I can imagine a setup like this;
1) host device allocates host memory appropriate for usage with host
video decoder,
2) guest driver allocates arbitrary guest pages for storage
accessible to the guest software,
3) guest userspace writes input for the decoder to guest pages,
4) guest driver passes the list of pages for the input and output
buffers to the host device
5) host device copies data from input guest pages to host buffer
6) host device runs the decoding
7) host device copies decoded frame to output guest pages
8) guest userspace can access decoded frame from those pages; back to 3
Is that something you have in mind?
>
> Referencing virtio-gpu buffers needs a better plan than just re-using
> virtio-gpu resource handles. The handles are device-specific. What if
> there are multiple virtio-gpu devices present in the guest?
>
> I think we need a framework for cross-device buffer sharing. One
> possible option would be to have some kind of buffer registry, where
> buffers can be registered for cross-device sharing and get a unique
> id (a uuid maybe?). Drivers would typically register buffers on
> dma-buf export.
This approach could possibly let us handle this transparently to
importers, which would work for guest kernel subsystems that rely on
the ability to handle buffers like native memory (e.g. having a
sgtable or DMA address) for them.
How about allocating guest physical addresses for memory corresponding
to those buffers? On the virtio-gpu example, that could work like
this:
- by default a virtio-gpu buffer has only a resource handle,
- VIRTIO_GPU_RESOURCE_EXPORT command could be called to have the
virtio-gpu device export the buffer to a host framework (inside the
VMM) that would allocate guest page addresses for it, which the
command would return in a response to the guest,
- virtio-gpu driver could then create a regular DMA-buf object for
such memory, because it's just backed by pages (even though they may
not be accessible to the guest; just like in the case of TrustZone
memory protection on bare metal systems),
- any consumer would be able to handle such buffer like a regular
guest memory, passing low-level scatter-gather tables to the host as
buffer descriptors - this would nicely integrate with the basic case
without buffer sharing, as described above.

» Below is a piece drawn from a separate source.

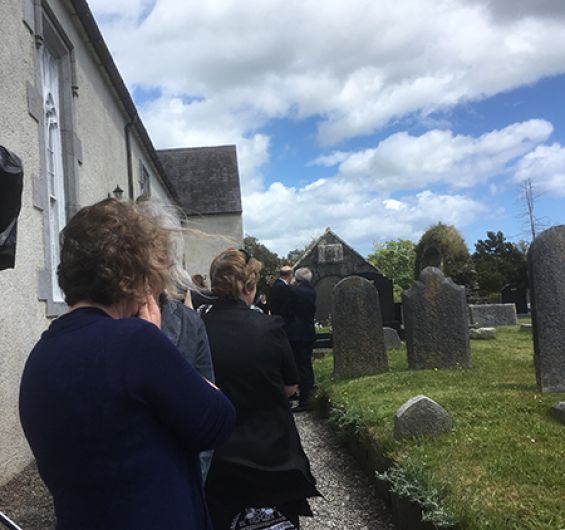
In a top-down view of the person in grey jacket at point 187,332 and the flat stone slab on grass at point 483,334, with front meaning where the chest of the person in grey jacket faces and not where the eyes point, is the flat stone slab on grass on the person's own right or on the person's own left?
on the person's own right

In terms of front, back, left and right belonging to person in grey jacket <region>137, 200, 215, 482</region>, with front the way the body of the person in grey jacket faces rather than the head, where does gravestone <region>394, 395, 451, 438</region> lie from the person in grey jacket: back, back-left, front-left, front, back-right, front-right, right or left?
front-right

Another interesting side effect of the above approach would be the
ease of integration with virtio-iommu. If the virtio master device is
put behind a virtio-iommu, the guest page addresses become the input
to iommu page tables and IOVA addresses go to the host via the virtio
master device protocol, inside the low-level scatter-gather tables.
What do you think?
Best regards,
Tomasz
>
> Another option would be to pass around both buffer handle and buffer
> owner, i.e. instead of "u32 handle" have something like this:
>
> struct buffer_reference {
> enum device_type; /* pci, virtio-mmio, ... */
> union device_address {
> struct pci_address pci_addr;
> u64 virtio_mmio_addr;
> [ ... ]
> };
> u64 device_buffer_handle; /* device-specific, virtio-gpu could use
> resource ids here */
> };
>
> cheers,
> Gerd
>
Re: [virtio-dev] [PATCH] [RFC RESEND] vdec: Add virtio video decode device specification
Hi,
> Our prototype implementation uses [4], which allows the virtio-vdec
> device to use buffers allocated by virtio-gpu device.

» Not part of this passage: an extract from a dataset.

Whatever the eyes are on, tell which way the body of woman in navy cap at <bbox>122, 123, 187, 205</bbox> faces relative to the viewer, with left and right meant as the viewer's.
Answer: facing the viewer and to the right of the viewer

> [4] https://lkml.org/lkml/2019/9/12/157
Well. I think before even discussing the protocol details we need a
reasonable plan for buffer handling. I think using virtio-gpu buffers
should be an optional optimization and not a requirement. Also the
motivation for that should be clear (Let the host decoder write directly
to virtio-gpu resources, to display video without copying around the
decoded framebuffers from one device to another).

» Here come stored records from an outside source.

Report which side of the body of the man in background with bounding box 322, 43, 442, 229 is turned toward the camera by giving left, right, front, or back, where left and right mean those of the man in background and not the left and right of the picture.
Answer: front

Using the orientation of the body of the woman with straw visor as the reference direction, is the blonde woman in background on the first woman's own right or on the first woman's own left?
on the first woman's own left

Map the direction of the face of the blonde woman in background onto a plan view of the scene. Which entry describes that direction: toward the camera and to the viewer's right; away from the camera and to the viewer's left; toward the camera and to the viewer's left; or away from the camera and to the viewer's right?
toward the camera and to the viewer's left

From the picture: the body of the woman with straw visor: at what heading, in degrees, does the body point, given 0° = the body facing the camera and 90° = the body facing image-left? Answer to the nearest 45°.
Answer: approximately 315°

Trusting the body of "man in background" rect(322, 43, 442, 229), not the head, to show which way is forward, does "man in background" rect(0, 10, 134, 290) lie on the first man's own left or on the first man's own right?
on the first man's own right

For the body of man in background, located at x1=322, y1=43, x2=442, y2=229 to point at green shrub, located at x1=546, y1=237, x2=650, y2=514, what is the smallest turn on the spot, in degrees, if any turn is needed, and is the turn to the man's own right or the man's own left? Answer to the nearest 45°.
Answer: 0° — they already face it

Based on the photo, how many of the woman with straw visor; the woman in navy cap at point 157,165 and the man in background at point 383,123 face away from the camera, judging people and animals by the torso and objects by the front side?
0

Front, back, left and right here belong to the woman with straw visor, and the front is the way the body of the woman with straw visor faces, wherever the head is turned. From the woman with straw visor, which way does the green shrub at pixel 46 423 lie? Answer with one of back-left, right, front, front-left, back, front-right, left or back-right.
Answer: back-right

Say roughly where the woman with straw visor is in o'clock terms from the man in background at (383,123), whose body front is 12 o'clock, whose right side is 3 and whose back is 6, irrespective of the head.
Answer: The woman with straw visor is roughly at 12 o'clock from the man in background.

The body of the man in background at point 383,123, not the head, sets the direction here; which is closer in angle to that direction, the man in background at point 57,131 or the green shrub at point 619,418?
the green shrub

Referencing virtio-gpu buffers needs a better plan than just re-using
virtio-gpu resource handles. The handles are device-specific. What if
there are multiple virtio-gpu devices present in the guest?
I think we need a framework for cross-device buffer sharing. One
possible option would be to have some kind of buffer registry, where
buffers can be registered for cross-device sharing and get a unique
id (a uuid maybe?). Drivers would typically register buffers on
dma-buf export.
Another option would be to pass around both buffer handle and buffer
owner, i.e. instead of "u32 handle" have something like this:
struct buffer_reference {
enum device_type; /* pci, virtio-mmio, ... */
union device_address {
struct pci_address pci_addr;
u64 virtio_mmio_addr;
[ ... ]
};
u64 device_buffer_handle; /* device-specific, virtio-gpu could use
resource ids here */
};
cheers,
Gerd